Señol jues, pasi usté más alanti

y que entrin tos esos,

no le dé a usté ansia

no le dé a usté mieo…

Si venís antiayel a afligila 


sos tumbo a la puerta. ¡Pero ya s’ha muerto!

¡Embargal, embargal los avíos,

que aquí no hay dinero: 


lo he gastao en comías pa ella 


y en boticas que no le sirvieron; 


y eso que me quea, 


porque no me dio tiempo a vendello,

ya me está sobrando, 


ya me está gediendo!

Embargal esi sacho de pico, 


y esas jocis clavás en el techo, 


y esa segureja 


y ese cacho e liendro…

¡Jerramientas, que no quedi una! 


¿Ya pa qué las quiero? 


Si tuviá que ganalo pa ella, 


¡cualisquiá me quitaba a mí eso! 


Pero ya no quio vel esi sacho, 


ni esas jocis clavás en el techo,

ni esa segureja

ni ese cacho e liendro…

¡Pero a vel, señol jues: cuidaíto

si alguno de ésos 


es osao de tocali a esa cama

ondi ella s’ha muerto: 


la camita ondi yo la he querío 


cuando dambos estábamos güenos; 


la camita ondi yo la he cuidiau, 


la camita ondi estuvo su cuerpo

cuatro mesis vivo 


y una nochi muerto!

¡Señol jues: que nenguno sea osao 


de tocali a esa cama ni un pelo,

porque aquí lo jinco

delanti usté mesmo!

Lleváisoslo todu, 


todu, menus eso, 


que esas mantas tienin 


suol de su cuerpo… 


¡y me güelin, me güelin a ella

ca ves que las güelo!…

– «El embargo», Gabriel y Galán –

José María Gabriel y Galán

Por lo que José María Gabriel y Galán nació en Frades de la Sierra, Salamanca, el 28 de junio de 1870.
En 1888 obtiene el título de magisterio, siendo Gujuelo, localidad cercana a su pueblo natal, posteriormente, tras una corta estancia en Madrid para completar sus estudios en la Escuela Normal Central, y rechazando la vida de la capital de España, a la que llama «Modernópolis», logra ser destinado a s destinado a Piedrahíta, Ávila.
Tuvo un carácter melancólico, muy sensible y de profundas convicciones religiosas, que ya se aprecian en sus primeros poemas.

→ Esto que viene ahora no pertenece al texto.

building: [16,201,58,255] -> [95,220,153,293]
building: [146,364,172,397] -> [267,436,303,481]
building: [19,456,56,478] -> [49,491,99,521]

Así que tras contraer matrimonio en 1898, con Desideria García y Gascón, miembro de una familia de terratenientes, en 1893, su vida sufrió un cambio radical, abandonó el magisterio y se trasladó a Guijo de Granadilla, en Cáceres, donde administró la dehesa El Tejar, uno de los latifundios que eran propiedad de la familia de su esposa.
En ese ambiente encontró el sosiego para madurar su poesía, que a partir de entonces giró alrededor de la vida rural y de sus gentes.
Numerosos manuscritos inéditos de esta época, fueron recuperados gracias a la contribución de sus herederos, no siendo publicados hasta medio siglo después de su muerte.
Su obra poética se apartó del modernismo, siendo conservadora en estructura y temática; en ella defiende la tradición, la familia, el dogma católico o la descansada vida campestre; es además rica en el uso del Estremeñus*
Así que murió en Guijo de Granadilla, Cáceres, el 6 de enero de 1905.